O óleo da maconha se tornou mais popular após o caso Rick Simpson, o americano que se curou do câncer produzindo seu próprio óleo concentrado da erva e após isso passou a empreender uma cruzada pessoal para difundir as técnicas para produzir e fazer uso do remédio. No Brasil o óleo ficou popular devido a diversas notícias da mídia e à militância das mães e pais das crianças com epilepsia que necessitam fazer uso do óleo rico em CBD e durante todo o ano de 2014 empreenderam uma luta árdua contra a ANVISA para estabelecer e legitimar os protocolos de importação do óleo rico em CBD e de outros produtos semelhantes. No caso do Rick Simpson o óleo usado era rico em THC. Em todo caso, seja nas doenças que precisam de mais THC ou nos pacientes que necessitam dos concentrados de CBD, as técnicas para produção do óleo são as mesmas, variando apenas o tipo genético e as partes das plantas usadas para fabricação do remédio.

Cannabinóides Sintéticos

 

Comprimido 100% THC sintético

Nas últimas décadas, como consequência a proibição e por visar apenas o interesse de lucro, diferentes empresas do ramo farmacêutico e químico procuraram desenvolver versões sintéticas dos cannabinóides. No entanto, poucos foram aprovados para uso medicinal e diferentes estudos clínicos relevam que os cannabinóides sintéticos têm muito mais efeitos colaterais negativos do que as moléculas de origem natural.

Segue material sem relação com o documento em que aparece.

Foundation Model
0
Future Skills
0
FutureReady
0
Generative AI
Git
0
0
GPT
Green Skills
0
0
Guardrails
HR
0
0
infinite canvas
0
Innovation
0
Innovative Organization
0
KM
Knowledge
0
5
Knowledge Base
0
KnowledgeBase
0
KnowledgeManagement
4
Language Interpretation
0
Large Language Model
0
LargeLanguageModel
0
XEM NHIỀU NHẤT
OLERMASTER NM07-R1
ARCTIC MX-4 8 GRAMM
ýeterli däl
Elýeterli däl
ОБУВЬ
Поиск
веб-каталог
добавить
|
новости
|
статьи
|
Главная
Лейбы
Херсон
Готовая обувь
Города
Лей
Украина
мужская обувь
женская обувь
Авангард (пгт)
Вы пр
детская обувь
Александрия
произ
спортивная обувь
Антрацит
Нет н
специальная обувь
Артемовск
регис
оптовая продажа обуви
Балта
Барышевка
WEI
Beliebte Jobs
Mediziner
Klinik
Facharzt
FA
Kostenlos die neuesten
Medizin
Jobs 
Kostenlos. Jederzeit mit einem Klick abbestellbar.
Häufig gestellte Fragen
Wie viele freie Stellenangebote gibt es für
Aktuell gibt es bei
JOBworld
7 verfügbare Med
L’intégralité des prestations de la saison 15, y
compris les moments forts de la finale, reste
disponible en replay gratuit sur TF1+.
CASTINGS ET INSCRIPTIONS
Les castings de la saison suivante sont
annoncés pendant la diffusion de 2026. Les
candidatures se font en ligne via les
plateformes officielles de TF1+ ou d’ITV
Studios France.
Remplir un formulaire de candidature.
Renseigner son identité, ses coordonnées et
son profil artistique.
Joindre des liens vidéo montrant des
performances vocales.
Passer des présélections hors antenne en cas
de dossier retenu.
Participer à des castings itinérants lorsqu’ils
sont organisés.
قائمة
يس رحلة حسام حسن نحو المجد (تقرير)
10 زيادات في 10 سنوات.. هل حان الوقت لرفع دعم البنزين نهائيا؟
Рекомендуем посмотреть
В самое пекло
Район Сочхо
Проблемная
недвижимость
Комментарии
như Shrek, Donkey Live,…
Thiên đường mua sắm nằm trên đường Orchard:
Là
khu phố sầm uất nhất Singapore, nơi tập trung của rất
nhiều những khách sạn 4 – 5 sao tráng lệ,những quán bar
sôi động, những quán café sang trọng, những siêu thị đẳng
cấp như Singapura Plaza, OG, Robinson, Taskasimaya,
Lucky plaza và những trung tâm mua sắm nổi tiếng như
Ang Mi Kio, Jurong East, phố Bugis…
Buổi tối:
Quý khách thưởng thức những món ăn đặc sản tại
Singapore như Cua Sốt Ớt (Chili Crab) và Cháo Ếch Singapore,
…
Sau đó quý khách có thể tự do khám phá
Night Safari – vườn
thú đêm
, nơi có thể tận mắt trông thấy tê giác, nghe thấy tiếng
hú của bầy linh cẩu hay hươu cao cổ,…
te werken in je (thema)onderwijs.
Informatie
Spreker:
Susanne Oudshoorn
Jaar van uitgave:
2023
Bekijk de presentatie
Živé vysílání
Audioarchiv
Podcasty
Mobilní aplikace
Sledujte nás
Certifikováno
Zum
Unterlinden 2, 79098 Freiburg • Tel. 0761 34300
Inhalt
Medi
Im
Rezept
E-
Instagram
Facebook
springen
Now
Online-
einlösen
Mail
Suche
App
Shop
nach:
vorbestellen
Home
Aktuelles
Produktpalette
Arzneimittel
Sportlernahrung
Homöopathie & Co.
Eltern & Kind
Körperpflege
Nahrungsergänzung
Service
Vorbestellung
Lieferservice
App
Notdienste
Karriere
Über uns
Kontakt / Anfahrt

Além disso as moléculas isoladas não têm o mesmo efeito do que os compostos naturais atuando em sinergia, como ocorre nos produtos à base dos cannabinoites da planta. Em todo caso, o fato é que já existem milhares de anos de experiência prática no uso dos cannabinóides e origem natural, enquanto o uso das moléculas sintetizadas em laboratório ainda carecem de muitos estudos quanto à sua eficácia e segurança. Como curiosidade vale destacar que é um farmacêutico brasileiro que detém a patente do CBD sintético.